- TASK GOAL
Reproduce the listing below word for word, leaving out the pictures.

- INFORMATION PROVIDED
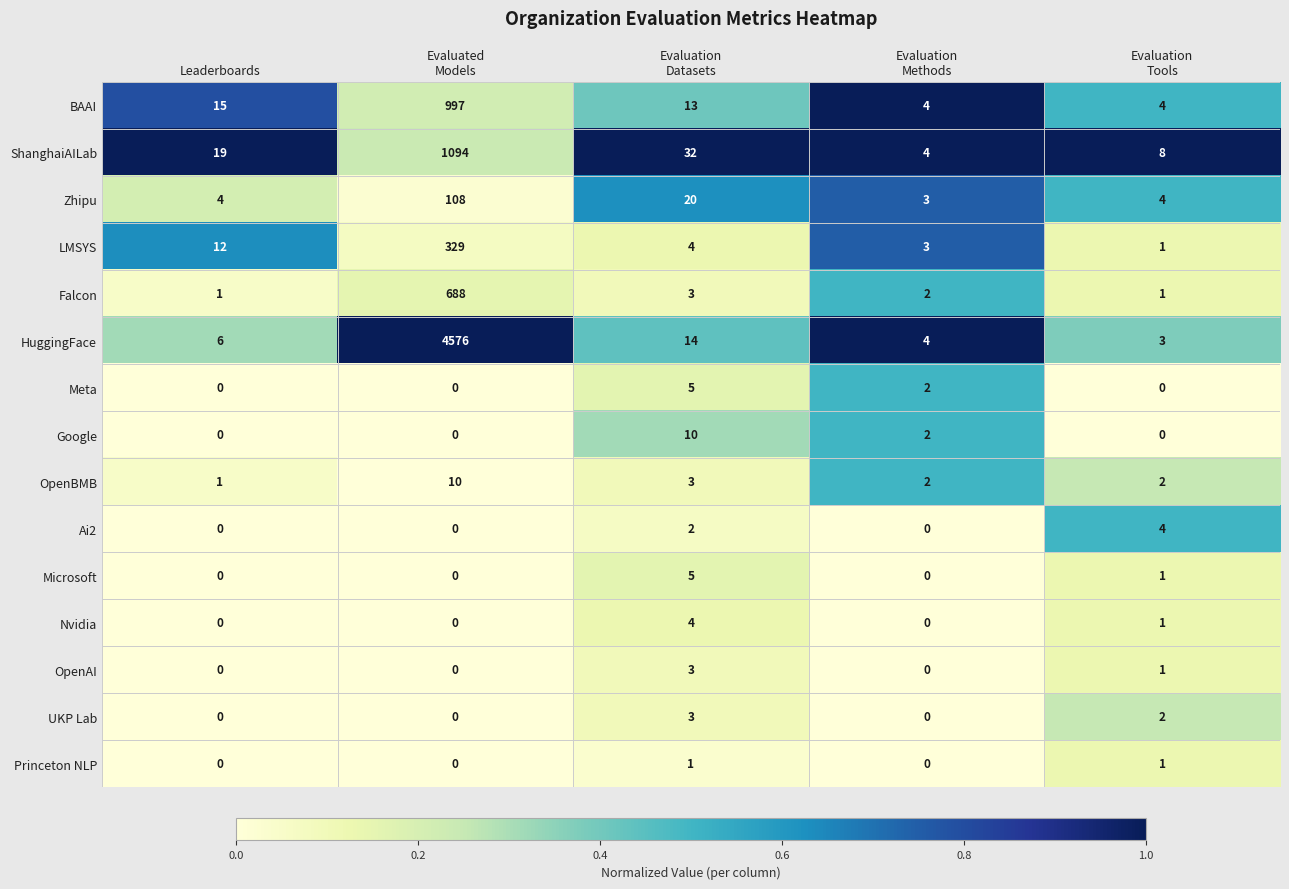

What is the total value across all series at Evaluated
Models?

7802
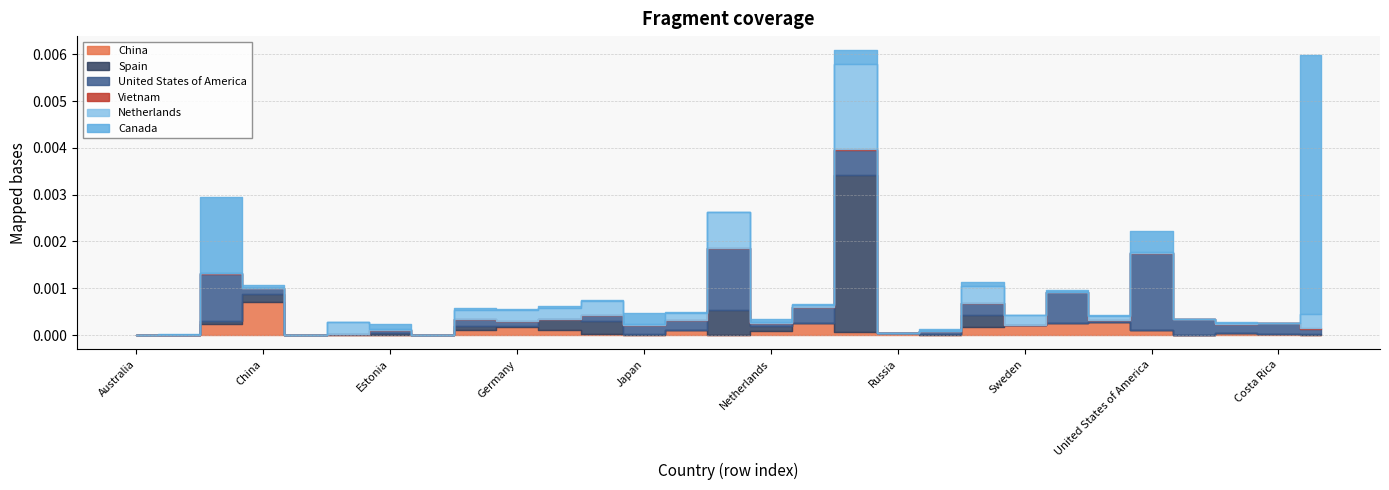

Which category has the highest value in the China series?

China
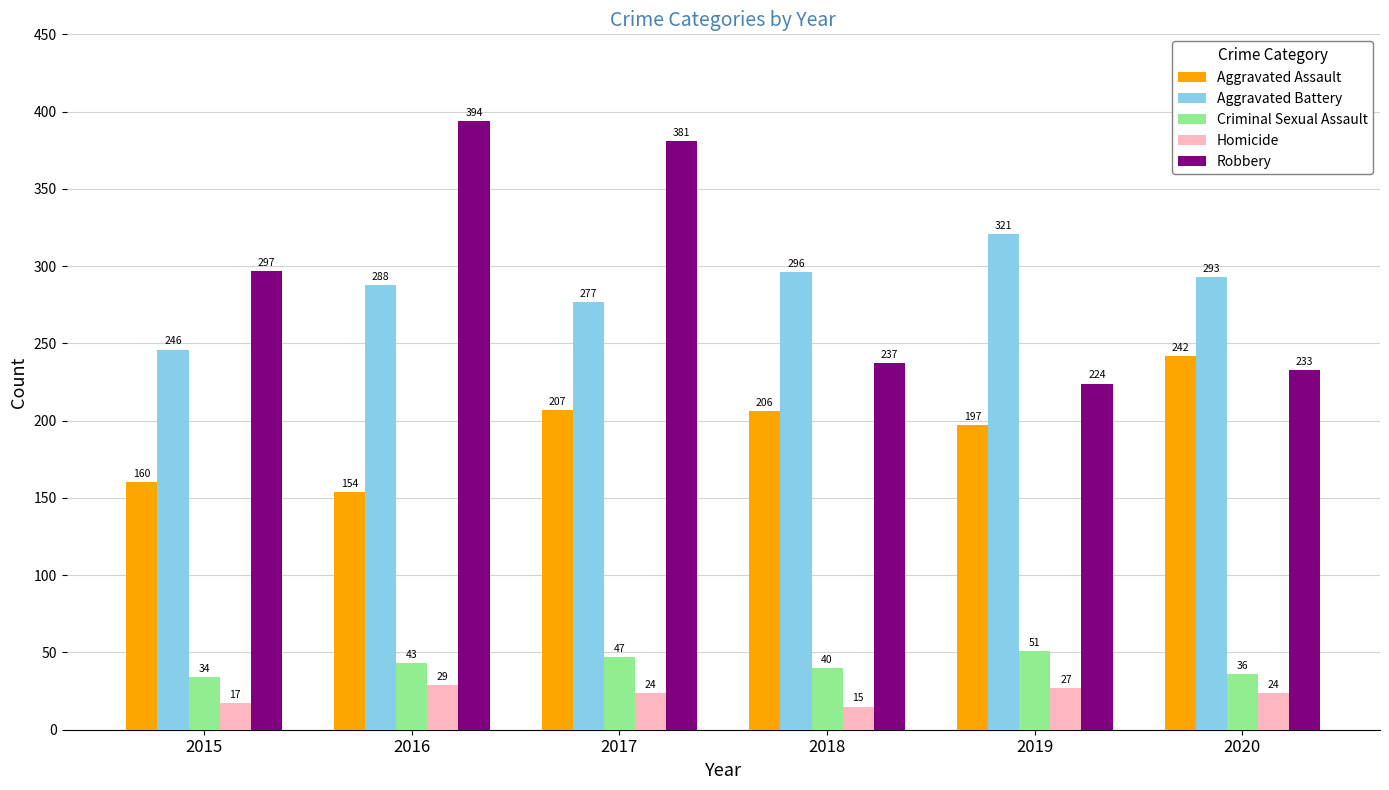

List the labels in order of Robbery value, smallest first.

2019, 2020, 2018, 2015, 2017, 2016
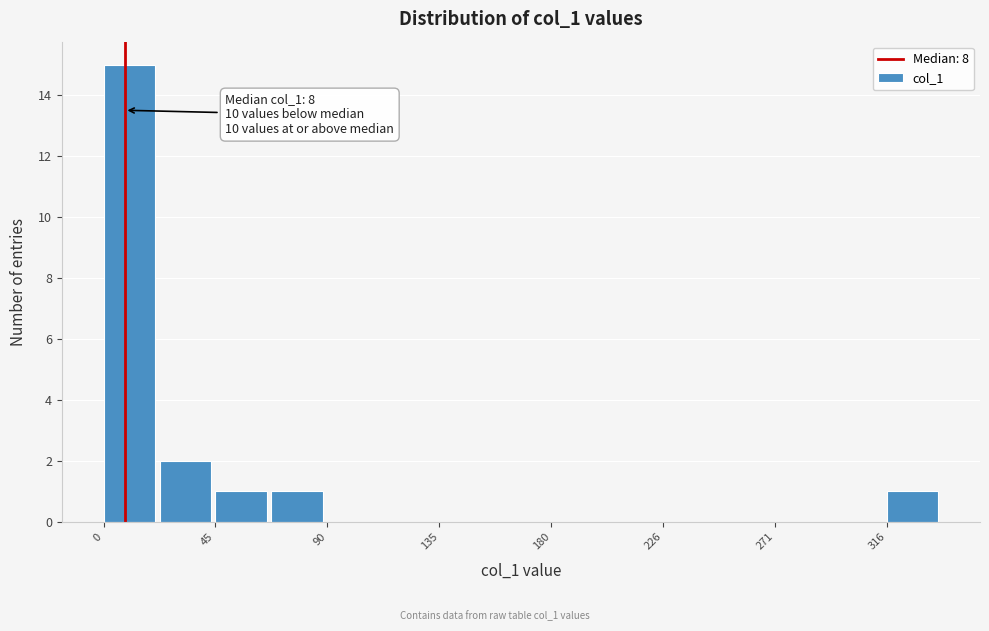

Over which range of the x-axis is the bar tallest?

0 to 25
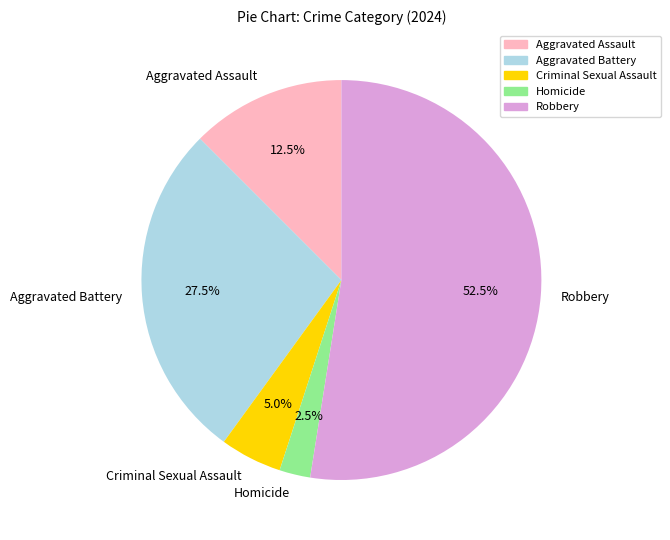

Which has a higher value, Aggravated Battery or Criminal Sexual Assault?

Aggravated Battery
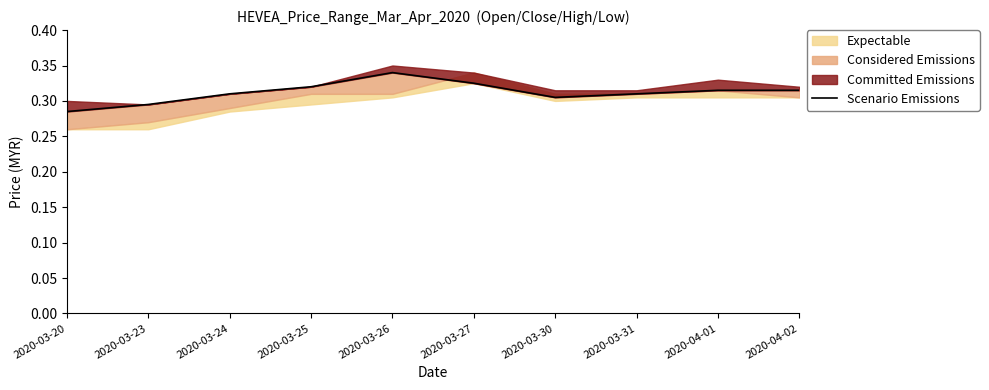

Which label corresponds to the largest value in the chart?

2020-03-26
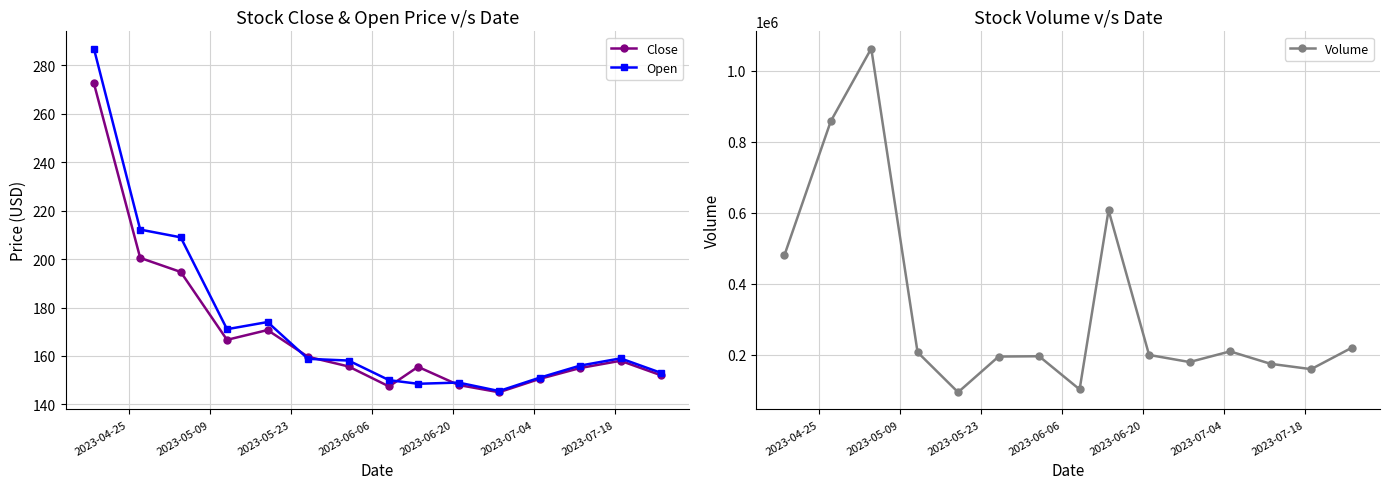

Reading left to right, extract all data points from this chart.

Close: 272.6	200.5	194.7	166.7	170.7	159.7	155.7	147.4	155.5	148.0	145.0	150.5	155.0	158.0	152.0
Open: 287.0	212.2	209.0	171.1	174.0	158.8	158.1	150.0	148.5	149.0	145.5	151.0	156.0	159.0	153.0
Volume: 480708.0	857220.0	1061830.0	207710.0	95043.0	195418.0	196341.0	103030.0	607013.0	200000.0	180000.0	210000.0	175000.0	160000.0	220000.0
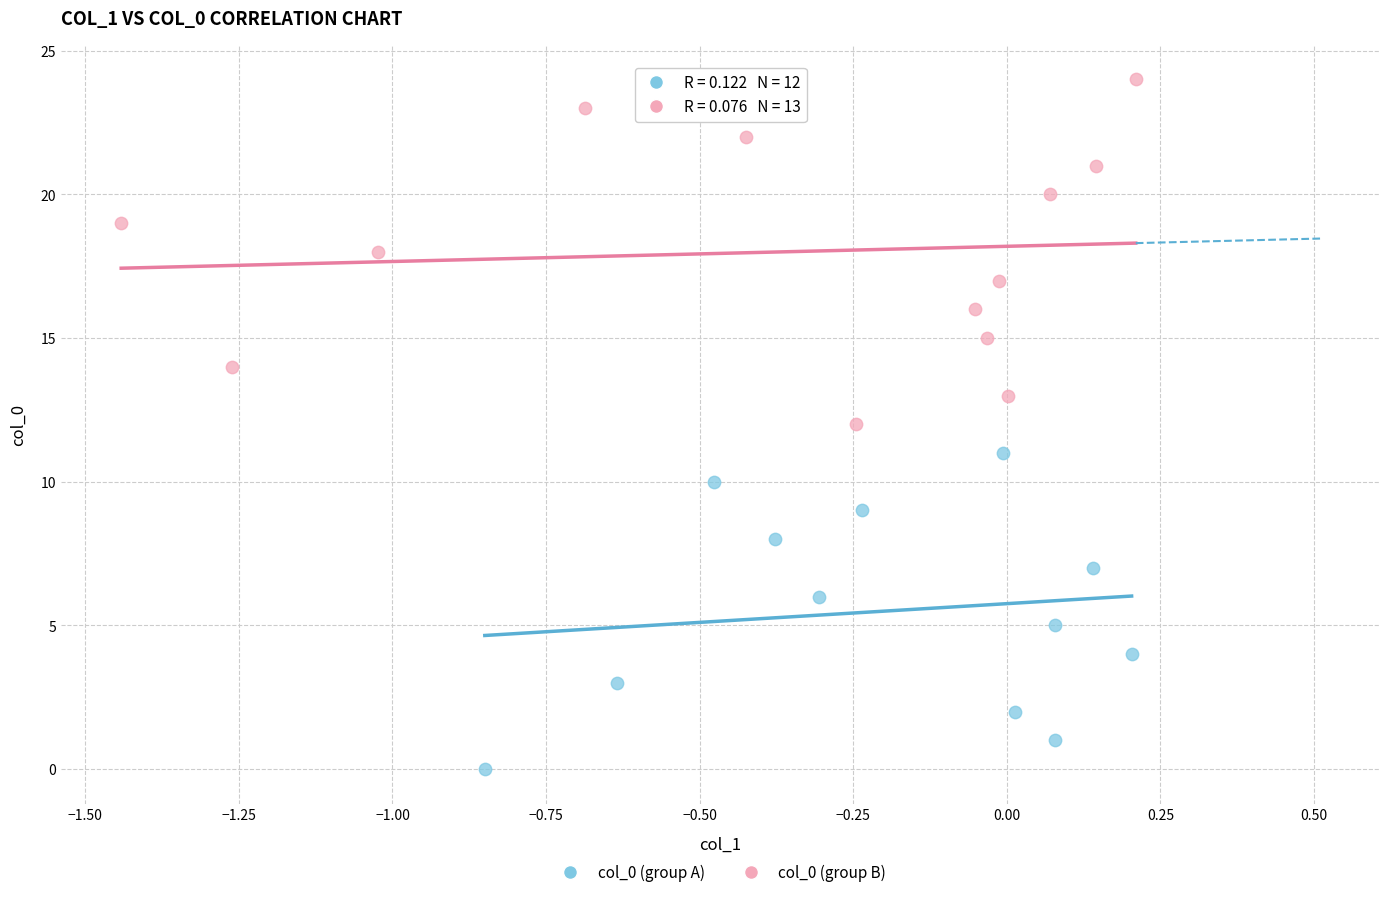

Which series reaches the minimum Y coordinate?

col_0 (group A)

- WRITTEN ANSWER
What is the total value across all series at Evaluated
Models?

7802

Which category has the highest value in the China series?

China

List the labels in order of Robbery value, smallest first.

2019, 2020, 2018, 2015, 2017, 2016

Over which range of the x-axis is the bar tallest?

0 to 25

Which has a higher value, Aggravated Battery or Criminal Sexual Assault?

Aggravated Battery

Which label corresponds to the largest value in the chart?

2020-03-26

Reading left to right, extract all data points from this chart.

Close: 272.6	200.5	194.7	166.7	170.7	159.7	155.7	147.4	155.5	148.0	145.0	150.5	155.0	158.0	152.0
Open: 287.0	212.2	209.0	171.1	174.0	158.8	158.1	150.0	148.5	149.0	145.5	151.0	156.0	159.0	153.0
Volume: 480708.0	857220.0	1061830.0	207710.0	95043.0	195418.0	196341.0	103030.0	607013.0	200000.0	180000.0	210000.0	175000.0	160000.0	220000.0

Which series reaches the minimum Y coordinate?

col_0 (group A)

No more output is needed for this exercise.